START Dataset entries

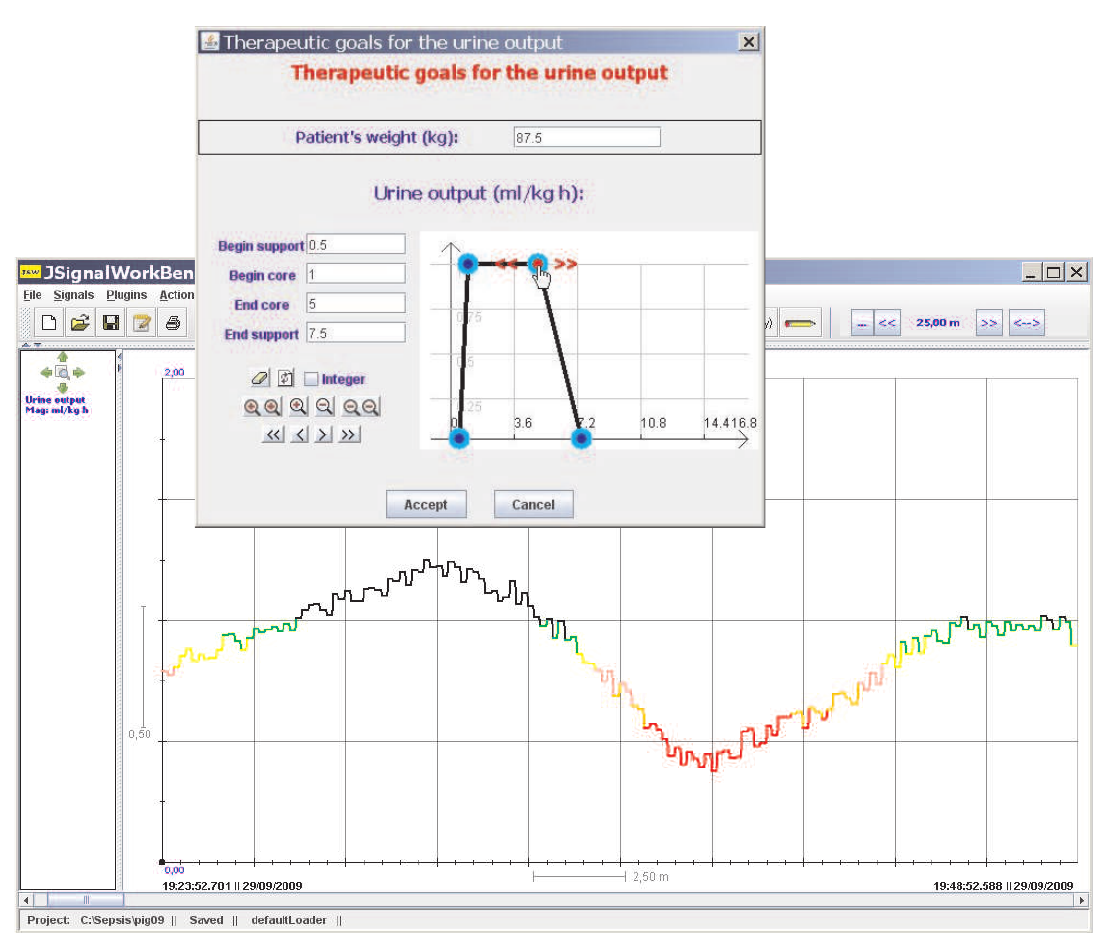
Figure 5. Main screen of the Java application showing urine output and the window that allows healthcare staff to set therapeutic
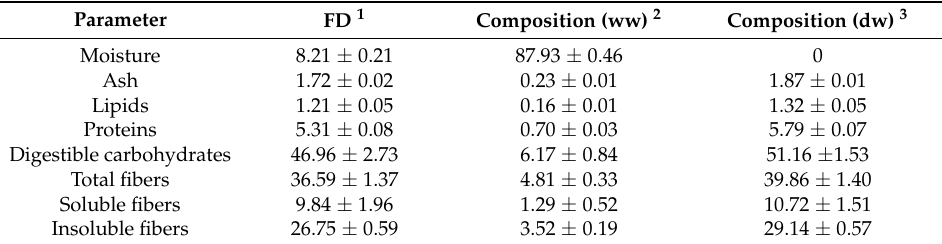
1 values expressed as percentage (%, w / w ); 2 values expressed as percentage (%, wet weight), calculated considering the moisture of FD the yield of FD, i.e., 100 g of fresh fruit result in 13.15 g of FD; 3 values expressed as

END Dataset entries
START Dataset entries

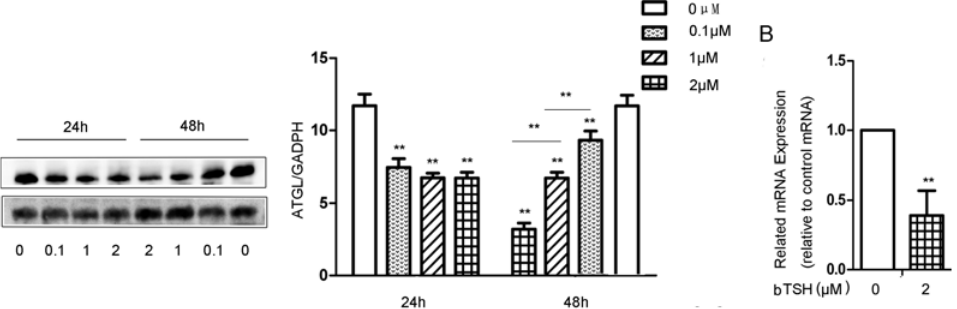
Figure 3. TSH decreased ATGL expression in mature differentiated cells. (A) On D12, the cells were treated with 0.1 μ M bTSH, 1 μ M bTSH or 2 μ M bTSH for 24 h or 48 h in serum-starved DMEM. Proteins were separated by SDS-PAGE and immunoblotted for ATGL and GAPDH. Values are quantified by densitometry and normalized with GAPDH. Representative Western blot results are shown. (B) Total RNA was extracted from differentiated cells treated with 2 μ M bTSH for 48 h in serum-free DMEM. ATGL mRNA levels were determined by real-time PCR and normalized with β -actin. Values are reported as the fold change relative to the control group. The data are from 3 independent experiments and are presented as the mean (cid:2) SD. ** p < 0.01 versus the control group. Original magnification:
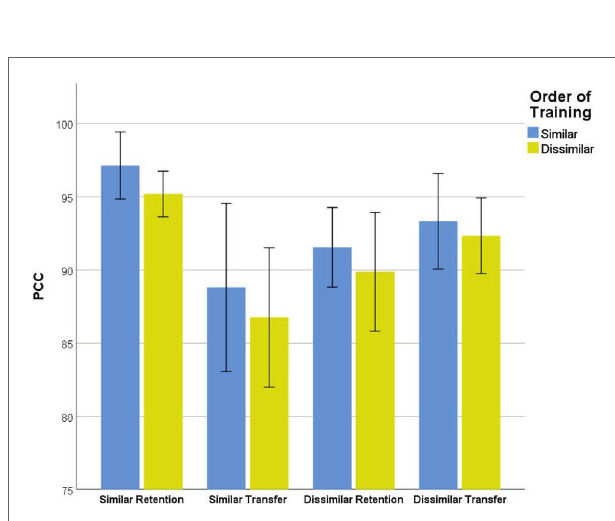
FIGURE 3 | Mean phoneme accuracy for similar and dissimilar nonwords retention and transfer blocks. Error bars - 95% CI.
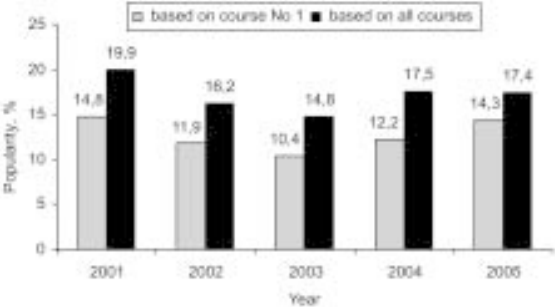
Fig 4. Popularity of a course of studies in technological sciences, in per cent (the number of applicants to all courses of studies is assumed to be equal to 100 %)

END Dataset entries

- [Exercise details]
In the listing above, find the line containing "Figure 3. TSH" and the line containing "Fig 4. Popularity", then output those two lines and everything between them exactly as written, without the images.

- [Written answer]
Figure 3. TSH decreased ATGL expression in mature differentiated cells. (A) On D12, the cells were treated with 0.1 μ M bTSH, 1 μ M bTSH or 2 μ M bTSH for 24 h or 48 h in serum-starved DMEM. Proteins were separated by SDS-PAGE and immunoblotted for ATGL and GAPDH. Values are quantified by densitometry and normalized with GAPDH. Representative Western blot results are shown. (B) Total RNA was extracted from differentiated cells treated with 2 μ M bTSH for 48 h in serum-free DMEM. ATGL mRNA levels were determined by real-time PCR and normalized with β -actin. Values are reported as the fold change relative to the control group. The data are from 3 independent experiments and are presented as the mean (cid:2) SD. ** p < 0.01 versus the control group. Original magnification:
FIGURE 3 | Mean phoneme accuracy for similar and dissimilar nonwords retention and transfer blocks. Error bars - 95% CI.
Fig 4. Popularity of a course of studies in technological sciences, in per cent (the number of applicants to all courses of studies is assumed to be equal to 100 %)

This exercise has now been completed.